And how do you focus in on some things?
I know I just did that sorry! Fixed now. I'll be taking better pics soon. Might take a walk around and take some of nature. =]
Well the first two looks like you just walked out your front and back door and just snapped a pic without putting any thought in to it. The 3rd pic you should have cleaned the fish tank before even thinking about taking a pic of the fish in it.

Now as far as how to focus on things the first thing you should be doing is reading your manual that came with the camera.
Ok, I know my first pictures weren't meant to be good ones I was just experimenting with the settings so I'm going to take some good ones now!!
Here are my proper starter pictures!



The colors and quality of the pictures is really off. It look like you took a picture off your cell phone. If you're trying to go for the rusty vintage look, you should adjust your setting to capture the color better. Otherwise those colors are not very vibrant, not a way a dslr should look.
A couple things on all 3 of them.

They all seem to be to have a lot of noise in them.

The subjects you were shooting are all dead center of the pic. One thing I have learned in my short time is most of the time you don't want your subject dead center. Most people here will tell you to read up on the rule of thirds.
What do you mean by a lot of noise?
What do you mean by a lot of noise?

It means the picture is very grainy. Look closely and you see little white dots all over the picture. Now compare that with your first 2 pictures you first posted. The color are vibrant and clear. You can't see the noise *graininess* in those photos. The last 3 you posted are very grainy, and the colors are very dated.
Oh right, I must have changed the settings then...Thanks for the comments guys
the caTT!!!??? he dosent have a.........

He's a creepy cat..
Settings for the above:

Tv: 1/2000
Av: f/8 (it's a P&S - max aperture f/3.1)
Focal Length: 19.2mm (8.4mm - 19.2mm range, sorry I can't find 35mm conversion)
ISO: 1600 (max:1600)

Some things to think about:

Read up on ISO, aperture and shutter speeds, or "the exposure triangle / trinity" and understand how they interact, even if you still use the camera in auto or scene modes. Here your ISO is unnecessarily high and that is what is making the photos noisy. You could be at ISO200 easily here.

Try and make one thing the primary subject of the photo, either by size, colour, leading lines or other technique - in the cat photo he (she?) is a very small part of the photo and so doesn't really stand out.

Consider not only the object you are interested in, but the background and other intruding objects (like the cars, at the very least the one on the right, in the cat photo). Try and frame the photo so that they do not intrude.

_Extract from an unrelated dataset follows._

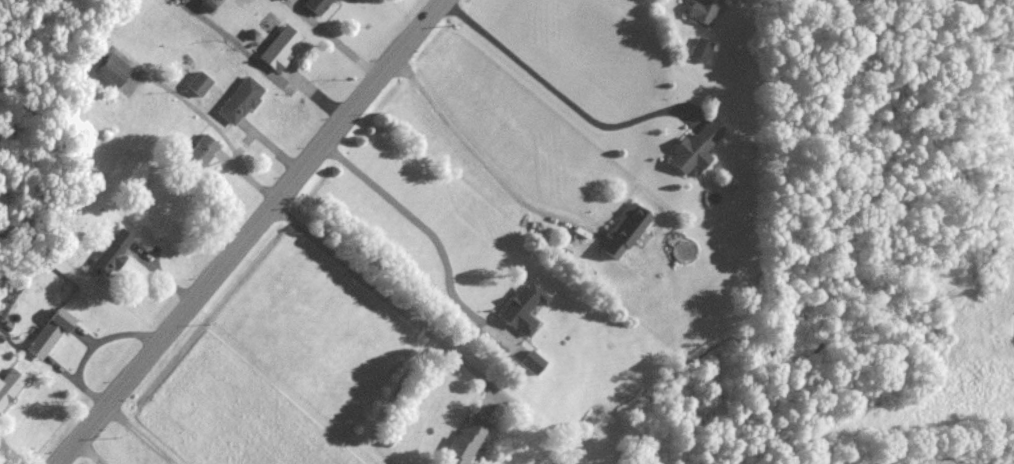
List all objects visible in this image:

Good luck, and keep taking photos!
A tip I learned is you always want to shoot on the lowest ISO as you possibly can to prevent noise. To prevent blur and shakiness use a tripod, or a beanbag, or something else you can use to stabilize your camera.

As for your shutter speed, you should never have to shoot in 1/2000 for much of anything. I would start out using P-mode or Av, which is aperture priority. Look around here, as well. Once you think you have a firm grasp on what settings to use, go out and start setting your own in M, which is manual exposure.

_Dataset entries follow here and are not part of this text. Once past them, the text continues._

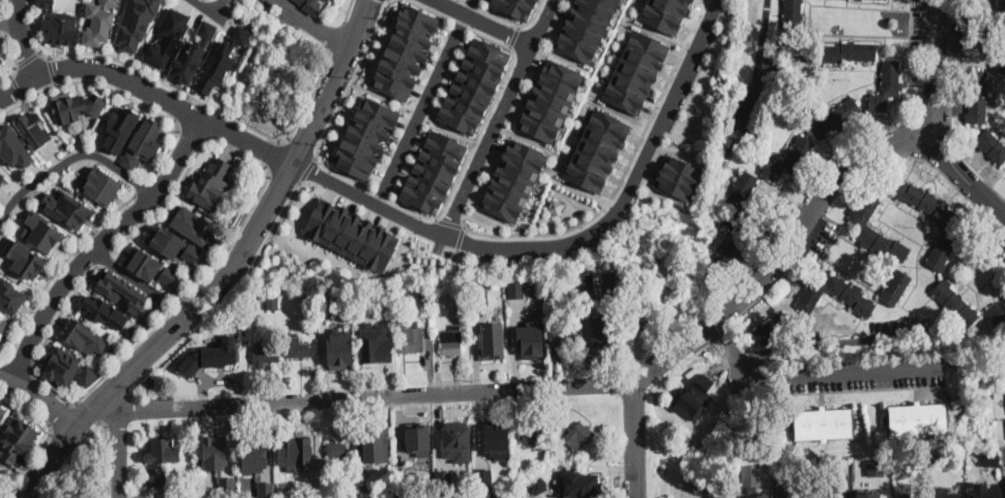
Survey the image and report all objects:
building: (300, 1)
road: (217, 5)
building: (311, 5)
building: (1002, 5)
road: (468, 6)
building: (512, 7)
road: (3, 8)
road: (209, 8)
road: (349, 10)
road: (439, 13)
building: (663, 13)
road: (508, 19)
road: (484, 21)
road: (9, 22)
building: (99, 22)
building: (792, 22)
building: (58, 23)
building: (136, 23)
road: (315, 23)
road: (5, 24)
building: (582, 27)
road: (513, 34)
road: (23, 38)
building: (167, 39)
road: (339, 39)
road: (928, 45)
building: (841, 52)
building: (192, 53)
building: (406, 53)
building: (1, 59)
building: (221, 60)
road: (14, 62)
road: (29, 63)
building: (999, 63)
road: (139, 68)
road: (54, 71)
building: (633, 71)
road: (938, 71)
building: (467, 83)
road: (20, 86)
building: (886, 86)
road: (117, 90)
road: (148, 90)
building: (978, 97)
building: (547, 100)
road: (308, 102)
building: (733, 104)
building: (77, 107)
road: (183, 108)
road: (420, 108)
road: (487, 111)
road: (497, 117)
building: (835, 117)
road: (221, 126)
building: (120, 127)
building: (35, 128)
building: (363, 136)
road: (189, 137)
road: (323, 142)
building: (143, 143)
building: (992, 145)
building: (13, 146)
road: (302, 148)
building: (594, 149)
road: (272, 152)
road: (70, 158)
road: (722, 158)
building: (788, 161)
building: (426, 167)
road: (309, 169)
road: (624, 170)
building: (674, 173)
building: (2, 174)
road: (283, 174)
road: (960, 175)
building: (511, 178)
building: (209, 185)
building: (100, 186)
road: (144, 186)
road: (627, 187)
building: (743, 189)
road: (369, 200)
building: (921, 201)
building: (553, 204)
road: (574, 204)
building: (67, 208)
road: (249, 214)
road: (549, 221)
road: (450, 224)
building: (195, 226)
building: (864, 226)
road: (271, 229)
building: (42, 231)
building: (348, 232)
road: (461, 238)
building: (734, 242)
road: (98, 243)
building: (172, 244)
building: (941, 252)
road: (105, 254)
building: (24, 258)
building: (146, 267)
road: (57, 272)
road: (127, 275)
road: (231, 275)
building: (574, 279)
building: (607, 281)
building: (896, 288)
building: (349, 289)
building: (515, 289)
building: (121, 290)
building: (460, 290)
building: (592, 291)
building: (10, 295)
building: (423, 297)
road: (738, 297)
building: (851, 297)
building: (1004, 298)
building: (259, 300)
building: (272, 303)
building: (955, 304)
building: (246, 305)
building: (476, 306)
building: (328, 310)
building: (103, 311)
road: (153, 311)
building: (998, 313)
building: (640, 318)
building: (311, 320)
building: (2, 325)
building: (773, 329)
road: (47, 333)
building: (84, 336)
building: (602, 337)
building: (414, 338)
building: (531, 338)
building: (562, 339)
building: (492, 340)
building: (452, 341)
building: (374, 342)
building: (297, 348)
road: (730, 350)
building: (342, 351)
building: (554, 353)
building: (211, 355)
building: (266, 355)
road: (21, 362)
building: (68, 368)
road: (845, 371)
parking lot: (869, 373)
building: (990, 396)
road: (378, 397)
road: (39, 398)
building: (957, 402)
building: (693, 408)
road: (86, 411)
building: (2, 412)
road: (59, 414)
building: (918, 419)
building: (823, 424)
building: (561, 428)
road: (46, 435)
building: (532, 435)
building: (578, 435)
building: (418, 438)
building: (16, 439)
building: (496, 440)
building: (457, 441)
road: (120, 445)
building: (293, 448)
building: (374, 449)
building: (336, 450)
road: (105, 454)
building: (217, 455)
building: (161, 457)
building: (255, 458)
building: (875, 467)
building: (751, 474)
building: (483, 476)
building: (462, 478)
building: (443, 479)
building: (194, 481)
building: (844, 481)
building: (226, 483)
building: (281, 483)
building: (207, 484)
building: (538, 484)
building: (578, 484)
building: (403, 486)
building: (364, 488)
building: (376, 489)
building: (265, 490)
building: (335, 490)
building: (983, 490)
building: (946, 493)
building: (166, 494)
building: (282, 494)
building: (484, 494)
building: (868, 494)
building: (233, 495)
building: (758, 495)
building: (783, 495)
building: (833, 495)
building: (910, 495)
building: (404, 496)
building: (464, 496)
building: (715, 496)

Also, something else to think about. When taking a picture, ask yourself, "would I want this as a print?" or "would someone want this hanging on their wall?" also, ask yourself two very important questions: "Why should I take this image?" and "why shouldn't I take this image?"

Also, once more, when shooting, you tend to shoot more the emotion and feel of the scene. Not the scene itself. So try to capture the mood other than the actual scene itself. If someone feels as though they want to be in your picture, no matter what it looks like, or if it makes someone feel a sort of nameable emotion, it's a good photograph and has done it's job as art. I hope I've helped? I'm quite new myself.

Anyway, keep at it. Keep posting and asking for CC. You'll get better and by no time you'll be posting decent images that eventually will turn into works of art some day. Practice makes perfect - I've been improving my photography bit by bit by just going out, shooting, and posting them here asking for CC. I know I haven't been active recently, but I've sure been lurking. And I mean sure, the critique was harsh, I sometimes felt attacked, but as a newbie you just feel ganged up on. But it was very helpful in the long run. I'm not the greatest, but I'm sound with saying I've improved since I've joined in this short amount of time.

Owning a good camera doesn't make you a good photographer. It makes you the owner of a good camera that wont be used to it's full extent. Start off with a simple point-and-shoot camera (which I believe you have now. a Hitachi twelve mega pixel, right?) to get to know the settings and different features. I mean, I started out with a four mega pixel DCM-42 Gateway point-and-shoot camera. While most cell phone cameras have eight mega pixels.